Doch der Zusatz “Xenophon” ergibt Sinn. Denn jener andere Xenophon, an den man bei der Nennung des Namens wohl zuerst denkt, der athenische Feldherr, Politiker und Schriftsteller, der zwischen 430 und 354 v.u.Z. gelebt hat, war in vielem die Folie vor deren Hintergrund Arrian agierte – bewusst agierte, wie man hinzufügen muss. Beruf und Karriere der beiden Xenophone sind in vielem ähnlich: Militär und Politik verquicken sich bei beiden. Beide sind Schüler berühmter Philosophen, hie Sokrates, da Epiktet; beide haben Erinnerungen an die Gespräche ihrer berühmten Lehrer niedergeschrieben. Beide haben als Schriftsteller auf verschiedenen Gebieten gearbeitet, u.a. beide einen Bericht über einen Feldzug geschrieben: Xenophon über einen eigenen (der allerdings wohl mehr eine Flucht, einen Rückzug darstellte, und ob Xenophon tatsächlich ein führender General im Zug der 10’000 gewesen ist, bleibt umstritten), Arrian über den des grossen Alexander. Arrian wählte als Titel seines Berichts sehr bewusst den gleichen, den auch Xenophon gewählt hatte, und er spricht das auch in seinem Werk an. Beide Werke heissen also “Anabasis” (d.i. der Hinaufmarsch von der Küste ins Landesinnere).

Arrians Anabasis Alexandri gilt als das zuverlässigste überlieferte Werk über den Feldzug Alexanders des Grossen nach Indien. Arrian hatte für sein Werk Zugriff auf Quellen, die mittlerweile verloren sind – und er wusste sie zu gewichten und einzuschätzen. Seine Hauptquellen sind dabei Berichte von Ptolemäus und Aristobulos von Kassandreia. Wichtig ist für Arrian vor allem Ptolemäus, der vielleicht ein Verwandter Alexanders war und im Laufe des Feldzugs in den Offiziersrängen bis zum General aufstieg, zum Schluss einer der sieben Leibwächter und wohl auch Freund des Oberfeldherrn wurde,  sich in den Diadochenkämpfen Ägypten sichern konnte und dort als Ptolemaios I. Soter die letzte Pharaonendynastie gründete.

• Datenabschnitt
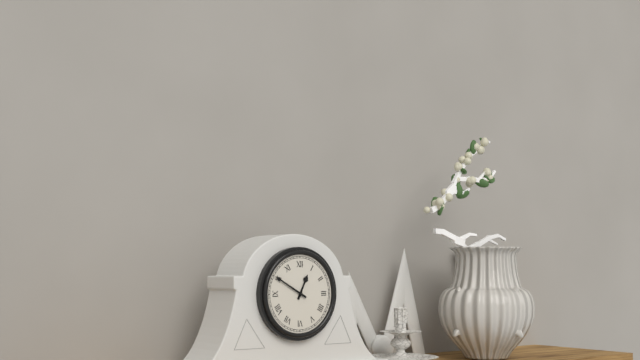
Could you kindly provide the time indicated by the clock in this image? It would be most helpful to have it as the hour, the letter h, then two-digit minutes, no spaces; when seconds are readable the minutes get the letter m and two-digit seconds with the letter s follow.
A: 12h50
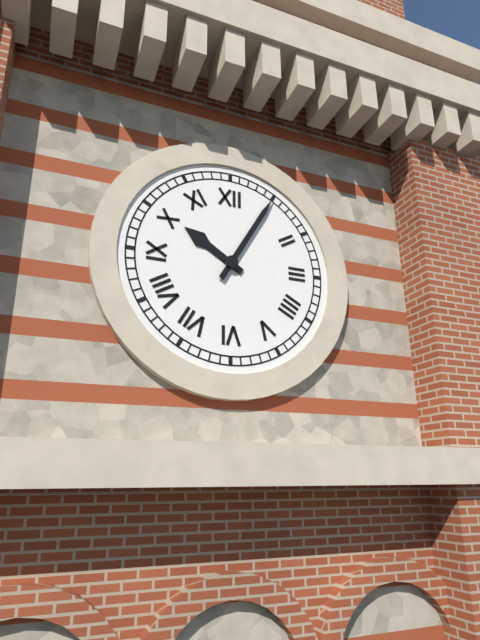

• Aufgabenstellung
1. Welche Berichte nennt der Text über Arrian als seine Hauptquellen?
2. Knüpfe an den letzten Satz des Textes über Arrian an und schreibe ihn weiter.
Die Daten haben einen anderen Ursprung als das Dokument.

• Endergebnisse
1. Berichte von Ptolemäus und Aristobulos von Kassandreia.

2.
Arrian, selber Feldherr und Autor einer Militärtaktik, will mit seiner Anabasis keine Biografie Alexanders schreiben, sondern eine Militärgeschichte. Das Vorgehen des taktischen Genies Alexander in einer Schlacht ist ihm wichtiger als Alexanders Persönlichkeit. So kommt es, dass er vieles als simplen politisch-taktischen Schachzug versteht, was wohl tiefer in Alexanders Persönlichkeit verwurzelt war. Dass Alexander nach der Eroberung des Persischen Reichs persische Kleidung zu tragen begann und z.T. persische Sitten übernahm, hält Arrian für einen politischen Schachzug, einen Schachzug zudem, der äusserst unangenehme Nebenwirkungen zeugte, indem sich die Kerntruppe der Mazedonier davon als von einer unangemessenen Verehrung und Verfolgung barbarischer Sitten abgestossen fühlte. Dabei war es, wie die Herausgeber meiner Ausgabe glaubhaft machen können, wohl eher der tief-innigste Wunsch Alexanders nach einer Verschmelzung der beiden Kulturen – einer Verschmelzung, die die Grundlage eines gemeinsamen Reichs bilden sollte. Nur so lässt sich auch erklären, weshalb immer mehr persische Offiziere in höchste Befehlshaberstellen berufen wurden – wiederum zum Ärger der Mazedonier.

Übrigens steht der strenge Stoiker Arrian seinem “Helden” keineswegs unkritisch gegenüber. Dessen im Lauf des Feldzugs zunehmende Trunksucht mit einhergehender zunehmender Unbeherrschtheit in besoffenem Zustand wird zwar auf persische Sitten zurückgeführt und nicht auf persönliche Veranlagung (bzw. wohl auch eine Reaktion auf traumatische Erlebnisse in der Schlacht). Arrian kritisiert diese Unbeherrschtheit ebenso, wie er jene Soldaten und Offiziere kritisiert, die gegen ihren Befehlshaber aufzubegehren wagen.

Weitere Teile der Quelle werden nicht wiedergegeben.